No desenvolvimento desses projetos colaborativos, as entidades patrocinadoras reúnem um grupo de especialistas que propõem um conjunto de mudanças que visam atingir a meta proposta, que seria, nos casos mencionados, o aumento progressivo de partos naturais, a diminuição das infecções hospitalares e o pronto diagnóstico e imediata medicação dos portadores de Sepse. Os hospitais testam as sugestões de mudanças, conhecidas como “bundles”, e as viabilizam para suas realidades. De posse das estatísticas que recebem, estabelecem então as devidas correções de rumo. “Continuamente damos assessoria aos hospitais e mensalmente mantemos com eles reuniões virtuais, e realizamos a cada três ou quatro meses encontros presenciais, oportunidades em que verificamos o que efetivamente vem dando certo e trocamos opiniões. Trata-se de um processo de aprendizado conjunto”, esclarece o entrevistado.
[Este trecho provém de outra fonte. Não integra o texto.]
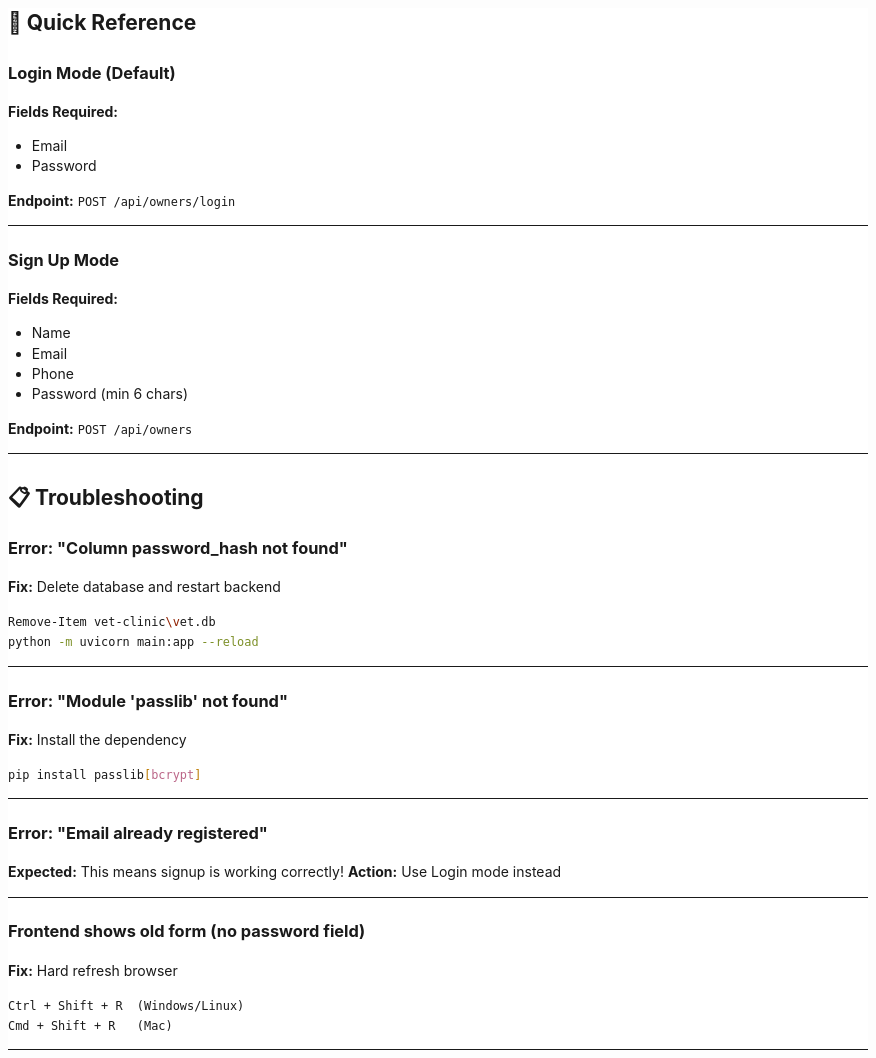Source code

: 
## 🎯 Quick Reference

### Login Mode (Default)
**Fields Required:**
- Email
- Password

**Endpoint:** `POST /api/owners/login`

---

### Sign Up Mode
**Fields Required:**
- Name
- Email
- Phone
- Password (min 6 chars)

**Endpoint:** `POST /api/owners`

---

## 📋 Troubleshooting

### Error: "Column password_hash not found"
**Fix:** Delete database and restart backend
```bash
Remove-Item vet-clinic\vet.db
python -m uvicorn main:app --reload
```

---

### Error: "Module 'passlib' not found"
**Fix:** Install the dependency
```bash
pip install passlib[bcrypt]
```

---

### Error: "Email already registered"
**Expected:** This means signup is working correctly!
**Action:** Use Login mode instead

---

### Frontend shows old form (no password field)
**Fix:** Hard refresh browser
```
Ctrl + Shift + R  (Windows/Linux)
Cmd + Shift + R   (Mac)
```

---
A propósito do trabalho, que envolve organizações públicas e privadas, sem conter a emoção: “Além da contribuição que damos à melhoria das condições de saúde do paciente, o que me encanta nesse trabalho é que não ocorre nenhuma ingerência política, mas todas as ações visam o interesse humano e social”.
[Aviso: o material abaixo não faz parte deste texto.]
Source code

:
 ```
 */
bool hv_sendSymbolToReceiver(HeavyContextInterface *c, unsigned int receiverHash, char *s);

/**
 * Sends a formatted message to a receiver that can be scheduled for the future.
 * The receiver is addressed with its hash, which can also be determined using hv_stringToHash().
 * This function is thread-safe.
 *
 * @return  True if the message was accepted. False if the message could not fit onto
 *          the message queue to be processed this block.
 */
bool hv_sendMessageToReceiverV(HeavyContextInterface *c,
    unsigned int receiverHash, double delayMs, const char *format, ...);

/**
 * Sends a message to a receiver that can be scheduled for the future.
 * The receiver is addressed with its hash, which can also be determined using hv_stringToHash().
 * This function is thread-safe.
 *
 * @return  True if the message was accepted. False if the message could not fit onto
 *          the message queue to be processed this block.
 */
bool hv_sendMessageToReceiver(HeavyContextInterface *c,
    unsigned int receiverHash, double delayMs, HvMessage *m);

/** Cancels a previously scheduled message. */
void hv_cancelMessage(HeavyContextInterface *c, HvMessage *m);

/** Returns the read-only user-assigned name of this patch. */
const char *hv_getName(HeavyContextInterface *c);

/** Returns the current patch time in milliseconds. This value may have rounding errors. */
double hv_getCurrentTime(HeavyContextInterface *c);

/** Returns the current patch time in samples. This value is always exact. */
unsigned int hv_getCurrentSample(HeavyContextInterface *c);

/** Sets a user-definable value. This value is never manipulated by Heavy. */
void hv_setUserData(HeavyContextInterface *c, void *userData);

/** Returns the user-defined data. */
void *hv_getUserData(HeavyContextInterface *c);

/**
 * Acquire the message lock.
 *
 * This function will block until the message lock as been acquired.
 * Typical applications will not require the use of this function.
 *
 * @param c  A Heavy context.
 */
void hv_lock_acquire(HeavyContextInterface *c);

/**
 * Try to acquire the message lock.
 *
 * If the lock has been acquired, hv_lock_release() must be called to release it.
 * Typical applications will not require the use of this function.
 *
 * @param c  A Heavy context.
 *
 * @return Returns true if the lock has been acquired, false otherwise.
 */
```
Nesses projetos, o trabalho do professor tem duas vertentes: a mudança dos processos e o treinamento necessário para que os profissionais aprendam a alterá-los. Cabe a ele, portanto, como estatístico, com base nos dados reportados mensalmente pelos hospitais, montar gráficos indicativos de como o novo processo implantado está se comportando ao longo do tempo em relação aos indicadores perseguidos e possam então realizar aperfeiçoamentos. Uma intervenção importante, por exemplo, acontece em relação ao próprio médico que, diante do emprego indiscriminado de cesáreas, provavelmente não sabe mais realizar o parto normal que aprendeu na faculdade e precisa passar por um período de reciclagem. Por outro lado, a gestante, compreensivelmente temerosa da dor, precisa ser informada durante o pré-natal que existem hoje métodos alternativos mais tranquilos para o parto natural. Mas as maternidades precisam estar aparelhadas para aplicá-los. “Esses são alguns dos aspectos, que envolvem mudanças de estruturas e de processos, que trabalhamos com os hospitais com vistas a tornar o parto vaginal um procedimento mais corriqueiro. Claro que em certas situações a cesárea é necessária e salva vidas, mas em cerca de 80% a 85% dos casos ela não se justifica e hoje é indiscriminadamente aplicada, muitas vezes por conveniência dos médicos, pois o parto natural pode consumir horas”, constata Petenate.

Para ele, esse problema, que é real, pode ser contornado se em determinado momento do pré-natal a paciente for posta em contato com uma equipe de enfermeiras obstetras e médicos plantonistas que poderão vir a atendê-la durante o parto, inclusive sem necessidade da intervenção do médico, o que é muito comum na Europa, cuja assistência é requisitada apenas quando ocorrem complicações. Este procedimento leva a paciente a estabelecer uma relação de confiança e segurança não só com o médico, mas com toda a equipe de atendimento.